Exercise description: Transcribe every line of text in the data below, reproducing each one character for character. Omit the bracketed placeholder lines that mark where images stand.

Extracted page text data
====

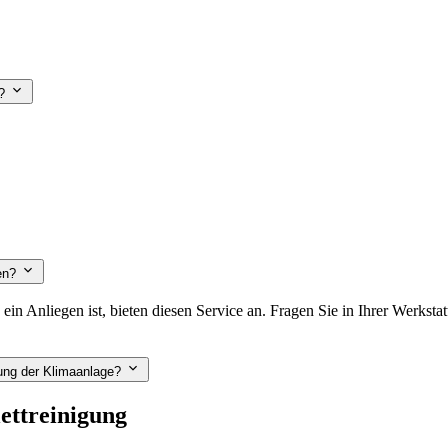
g?
sen?
n Anliegen ist, bieten diesen Service an. Fragen Sie in Ihrer Werkstat
gung der Klimaanlage?
ettreinigung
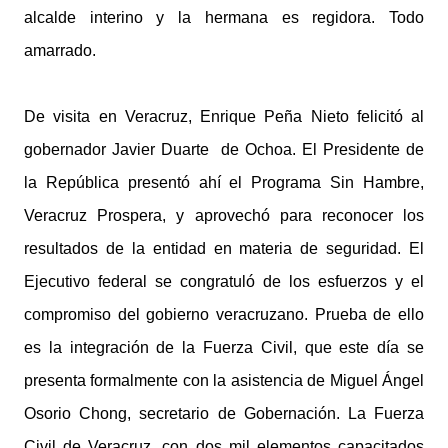
alcalde interino y la hermana es regidora. Todo
amarrado.
De visita en Veracruz, Enrique Peña Nieto felicitó al
gobernador Javier Duarte de Ochoa. El Presidente de
la República presentó ahí el Programa Sin Hambre,
Veracruz Prospera, y aprovechó para reconocer los
resultados de la entidad en materia de seguridad. El
Ejecutivo federal se congratuló de los esfuerzos y el
compromiso del gobierno veracruzano. Prueba de ello
es la integración de la Fuerza Civil, que este día se
presenta formalmente con la asistencia de Miguel Ángel
Osorio Chong, secretario de Gobernación. La Fuerza
Civil de Veracruz, con dos mil elementos capacitados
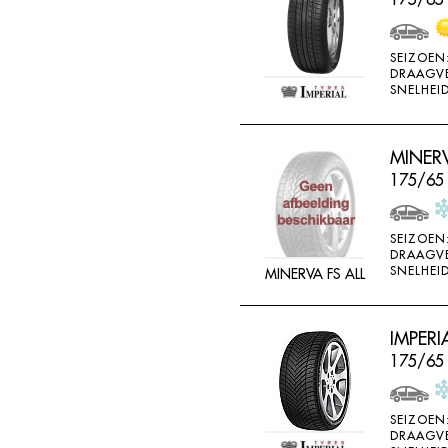
SEIZOEN
DRAAGV
SNELHEID
MINERV
175/65
SEIZOEN
DRAAGV
SNELHEID
MINERVA FS ALL
IMPERI
175/65
SEIZOEN
DRAAGV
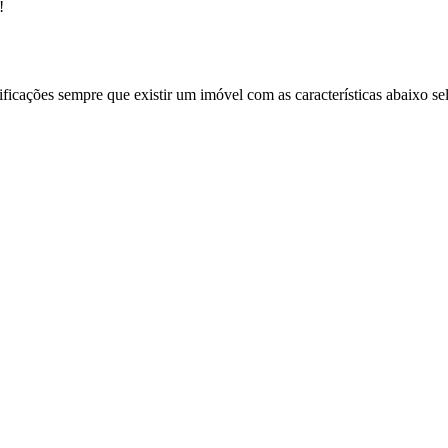
!
ificações sempre que existir um imóvel com as características abaixo se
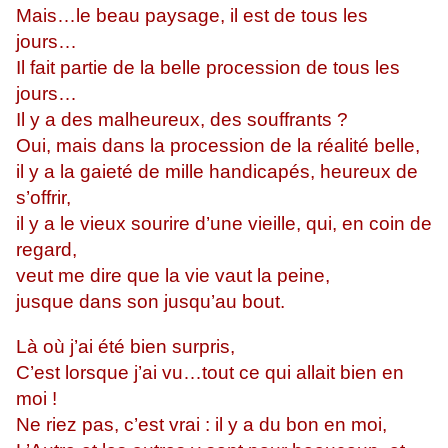
Mais…le beau paysage, il est de tous les
jours…
Il fait partie de la belle procession de tous les
jours…
Il y a des malheureux, des souffrants ?
Oui, mais dans la procession de la réalité belle,
il y a la gaieté de mille handicapés, heureux de
s’offrir,
il y a le vieux sourire d’une vieille, qui, en coin de
regard,
veut me dire que la vie vaut la peine,
jusque dans son jusqu’au bout.
Là où j’ai été bien surpris,
C’est lorsque j’ai vu…tout ce qui allait bien en
moi !
Ne riez pas, c’est vrai : il y a du bon en moi,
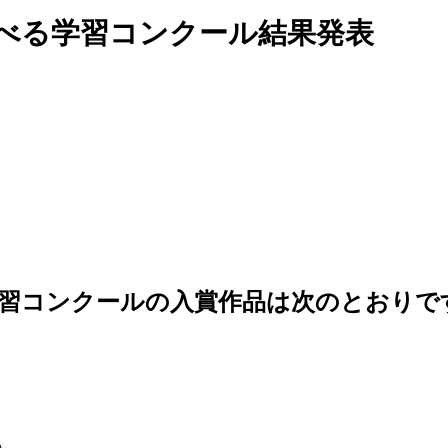
べる学習コンクール結果発表
学習コンクールの入賞作品は次のとおりで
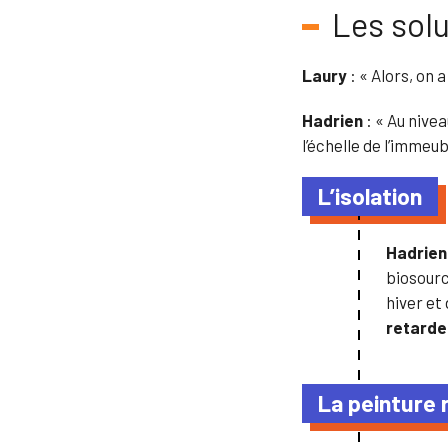
Les solu
Laury
: « Alors, on 
Hadrien
: « Au nivea
l’échelle de l’immeu
L’isolation
Hadrie
biosourc
hiver et
retarder
La peinture 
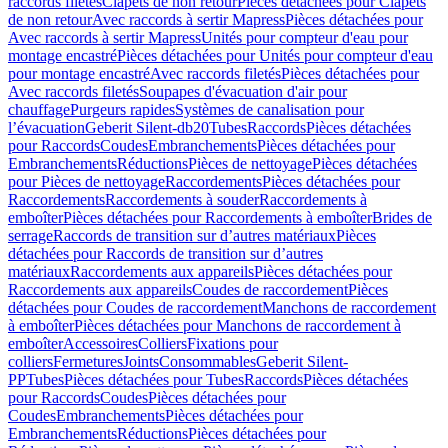
raccords filetés
Clapets de non retour
Pièces détachées pour Clapets
de non retour
Avec raccords à sertir Mapress
Pièces détachées pour
Avec raccords à sertir Mapress
Unités pour compteur d'eau pour
montage encastré
Pièces détachées pour Unités pour compteur d'eau
pour montage encastré
Avec raccords filetés
Pièces détachées pour
Avec raccords filetés
Soupapes d'évacuation d'air pour
chauffage
Purgeurs rapides
Systèmes de canalisation pour
l’évacuation
Geberit Silent-db20
Tubes
Raccords
Pièces détachées
pour Raccords
Coudes
Embranchements
Pièces détachées pour
Embranchements
Réductions
Pièces de nettoyage
Pièces détachées
pour Pièces de nettoyage
Raccordements
Pièces détachées pour
Raccordements
Raccordements à souder
Raccordements à
emboîter
Pièces détachées pour Raccordements à emboîter
Brides de
serrage
Raccords de transition sur d’autres matériaux
Pièces
détachées pour Raccords de transition sur d’autres
matériaux
Raccordements aux appareils
Pièces détachées pour
Raccordements aux appareils
Coudes de raccordement
Pièces
détachées pour Coudes de raccordement
Manchons de raccordement
à emboîter
Pièces détachées pour Manchons de raccordement à
emboîter
Accessoires
Colliers
Fixations pour
colliers
Fermetures
Joints
Consommables
Geberit Silent-
PP
Tubes
Pièces détachées pour Tubes
Raccords
Pièces détachées
pour Raccords
Coudes
Pièces détachées pour
Coudes
Embranchements
Pièces détachées pour
Embranchements
Réductions
Pièces détachées pour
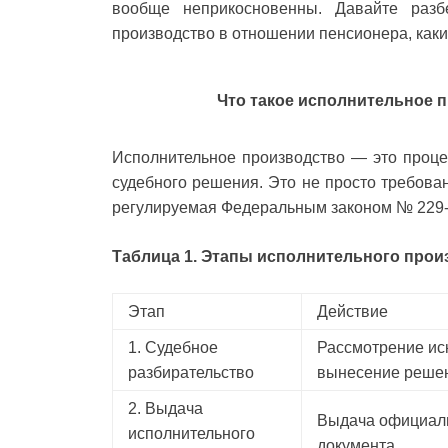
вообще неприкосновенны. Давайте разбе
производство в отношении пенсионера, какие
Что такое исполнительное п
Исполнительное производство — это проце
судебного решения. Это не просто требова
регулируемая Федеральным законом № 229-
Таблица 1. Этапы исполнительного прои
Этап
Действие
1. Судебное
Рассмотрение ис
разбирательство
вынесение реше
2. Выдача
Выдача официал
исполнительного
документа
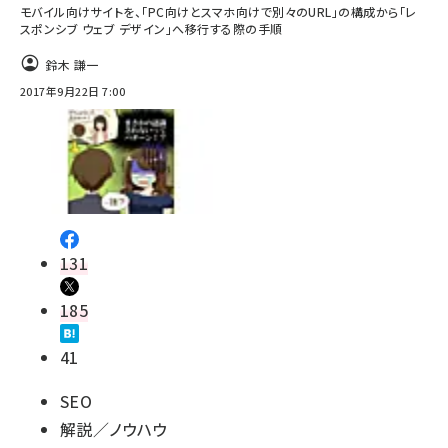
モバイル向けサイトを、「PC向けとスマホ向けで別々のURL」の構成から「レ
スポンシブ ウェブ デザイン」へ移行する際の手順
鈴木 謙一
2017年9月22日 7:00
131
185
41
SEO
解説／ノウハウ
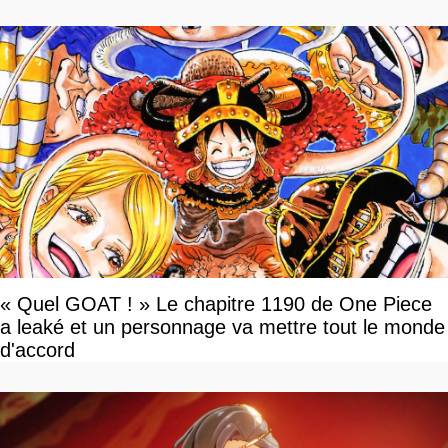
« Quel GOAT ! » Le chapitre 1190 de One Piece
a leaké et un personnage va mettre tout le monde
d'accord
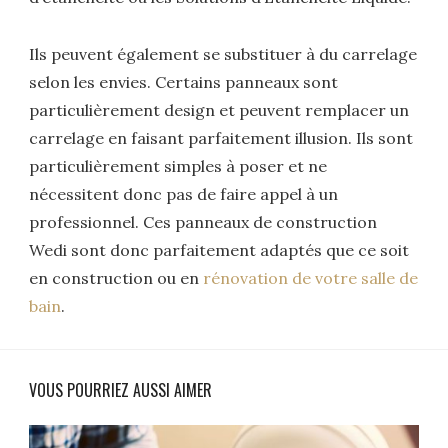
Ils peuvent également se substituer à du carrelage
selon les envies. Certains panneaux sont
particulièrement design et peuvent remplacer un
carrelage en faisant parfaitement illusion. Ils sont
particulièrement simples à poser et ne
nécessitent donc pas de faire appel à un
professionnel. Ces panneaux de construction
Wedi sont donc parfaitement adaptés que ce soit
en construction ou en
rénovation de votre salle de
bain
.
VOUS POURRIEZ AUSSI AIMER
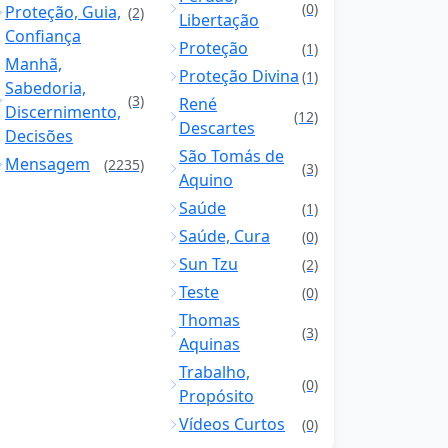
(0)
Proteção, Guia,
(2)
Libertação
Confiança
Proteção
(1)
Manhã,
Proteção Divina
(1)
Sabedoria,
(3)
René
Discernimento,
(12)
Descartes
Decisões
São Tomás de
Mensagem
(2235)
(3)
Aquino
Saúde
(1)
Saúde, Cura
(0)
Sun Tzu
(2)
Teste
(0)
Thomas
(3)
Aquinas
Trabalho,
(0)
Propósito
Vídeos Curtos
(0)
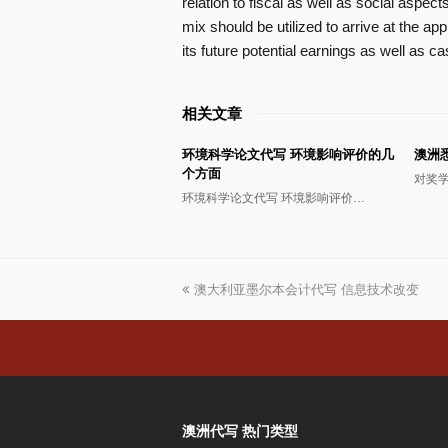
relation to fiscal as well as social aspec
mix should be utilized to arrive at the ap
its future potential earnings as well as c
相关文章
环境科学论文代写 环境影响评价的几
澳洲
个方面
对奖
环境科学论文代写 环境影响评价…
上
澳大利亚墨尔本会计代写 信息技术改变
一
篇
文
章:
澳洲代写 热门类型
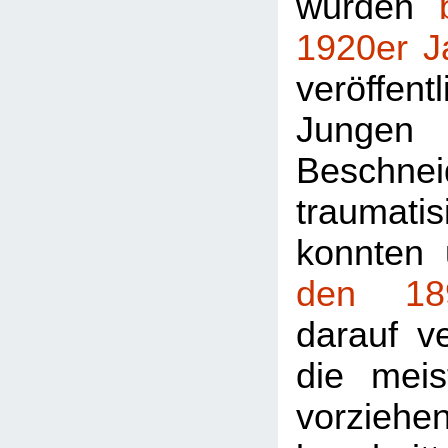
wurden
1920er J
veröffe
Jungen
Beschnei
traumat
konnten 
den 18
darauf v
die mei
vorziehe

====

Task output:
g?
sen?
n Anliegen ist, bieten diesen Service an. Fragen Sie in Ihrer Werkstat
gung der Klimaanlage?
ettreinigung
alcalde interino y la hermana es regidora. Todo
amarrado.
De visita en Veracruz, Enrique Peña Nieto felicitó al
gobernador Javier Duarte de Ochoa. El Presidente de
la República presentó ahí el Programa Sin Hambre,
Veracruz Prospera, y aprovechó para reconocer los
resultados de la entidad en materia de seguridad. El
Ejecutivo federal se congratuló de los esfuerzos y el
compromiso del gobierno veracruzano. Prueba de ello
es la integración de la Fuerza Civil, que este día se
presenta formalmente con la asistencia de Miguel Ángel
Osorio Chong, secretario de Gobernación. La Fuerza
Civil de Veracruz, con dos mil elementos capacitados
SEIZOEN
DRAAGV
SNELHEID
MINERV
175/65
SEIZOEN
DRAAGV
SNELHEID
MINERVA FS ALL
IMPERI
175/65
SEIZOEN
DRAAGV
!
ificações sempre que existir um imóvel com as características abaixo se
Mais…le beau paysage, il est de tous les
jours…
Il fait partie de la belle procession de tous les
jours…
Il y a des malheureux, des souffrants ?
Oui, mais dans la procession de la réalité belle,
il y a la gaieté de mille handicapés, heureux de
s’offrir,
il y a le vieux sourire d’une vieille, qui, en coin de
regard,
veut me dire que la vie vaut la peine,
jusque dans son jusqu’au bout.
Là où j’ai été bien surpris,
C’est lorsque j’ai vu…tout ce qui allait bien en
moi !
Ne riez pas, c’est vrai : il y a du bon en moi,
べる学習コンクール結果発表
学習コンクールの入賞作品は次のとおりで
Les solu
Laury
: « Alors, on 
Hadrien
: « Au nivea
l’échelle de l’immeu
L’isolation
Hadrie
biosourc
hiver et
retarder
La peinture 
raccords filetés
Clapets de non retour
Pièces détachées pour Clapets
de non retour
Avec raccords à sertir Mapress
Pièces détachées pour
Avec raccords à sertir Mapress
Unités pour compteur d'eau pour
montage encastré
Pièces détachées pour Unités pour compteur d'eau
pour montage encastré
Avec raccords filetés
Pièces détachées pour
Avec raccords filetés
Soupapes d'évacuation d'air pour
chauffage
Purgeurs rapides
Systèmes de canalisation pour
l’évacuation
Geberit Silent-db20
Tubes
Raccords
Pièces détachées
pour Raccords
Coudes
Embranchements
Pièces détachées pour
Embranchements
Réductions
Pièces de nettoyage
Pièces détachées
pour Pièces de nettoyage
Raccordements
Pièces détachées pour
Raccordements
Raccordements à souder
Raccordements à
emboîter
Pièces détachées pour Raccordements à emboîter
Brides de
serrage
Raccords de transition sur d’autres matériaux
Pièces
détachées pour Raccords de transition sur d’autres
matériaux
Raccordements aux appareils
Pièces détachées pour
Raccordements aux appareils
Coudes de raccordement
Pièces
détachées pour Coudes de raccordement
Manchons de raccordement
à emboîter
Pièces détachées pour Manchons de raccordement à
emboîter
Accessoires
Colliers
Fixations pour
colliers
Fermetures
Joints
Consommables
Geberit Silent-
PP
Tubes
Pièces détachées pour Tubes
Raccords
Pièces détachées
pour Raccords
Coudes
Pièces détachées pour
Coudes
Embranchements
Pièces détachées pour
Embranchements
Réductions
Pièces détachées pour
вообще неприкосновенны. Давайте разбе
производство в отношении пенсионера, какие
Что такое исполнительное п
Исполнительное производство — это проце
судебного решения. Это не просто требова
регулируемая Федеральным законом № 229-
Таблица 1. Этапы исполнительного прои
Этап
Действие
1. Судебное
Рассмотрение ис
разбирательство
вынесение реше
2. Выдача
Выдача официал
исполнительного
документа
モバイル向けサイトを、「PC向けとスマホ向けで別々のURL」の構成から「レ
スポンシブ ウェブ デザイン」へ移行する際の手順
鈴木 謙一
2017年9月22日 7:00
131
185
41
SEO
解説／ノウハウ
« Quel GOAT ! » Le chapitre 1190 de One Piece
a leaké et un personnage va mettre tout le monde
d'accord
Ils peuvent également se substituer à du carrelage
selon les envies. Certains panneaux sont
particulièrement design et peuvent remplacer un
carrelage en faisant parfaitement illusion. Ils sont
particulièrement simples à poser et ne
nécessitent donc pas de faire appel à un
professionnel. Ces panneaux de construction
Wedi sont donc parfaitement adaptés que ce soit
en construction ou en
rénovation de votre salle de
bain
.
VOUS POURRIEZ AUSSI AIMER
(0)
Proteção, Guia,
(2)
Libertação
Confiança
Proteção
(1)
Manhã,
Proteção Divina
(1)
Sabedoria,
(3)
René
Discernimento,
(12)
Descartes
Decisões
São Tomás de
Mensagem
(2235)
(3)
Aquino
Saúde
(1)
Saúde, Cura
(0)
Sun Tzu
(2)
Teste
(0)
Thomas
(3)
Aquinas
Trabalho,
(0)
Propósito
Vídeos Curtos
(0)
relation to fiscal as well as social aspec
mix should be utilized to arrive at the ap
its future potential earnings as well as c
相关文章
环境科学论文代写 环境影响评价的几
澳洲
个方面
对奖
环境科学论文代写 环境影响评价…
上
澳大利亚墨尔本会计代写 信息技术改变
一
篇
文
章:
澳洲代写 热门类型
wurden
1920er J
veröffe
Jungen
Beschnei
traumat
konnten 
den 18
darauf v
die mei
vorziehe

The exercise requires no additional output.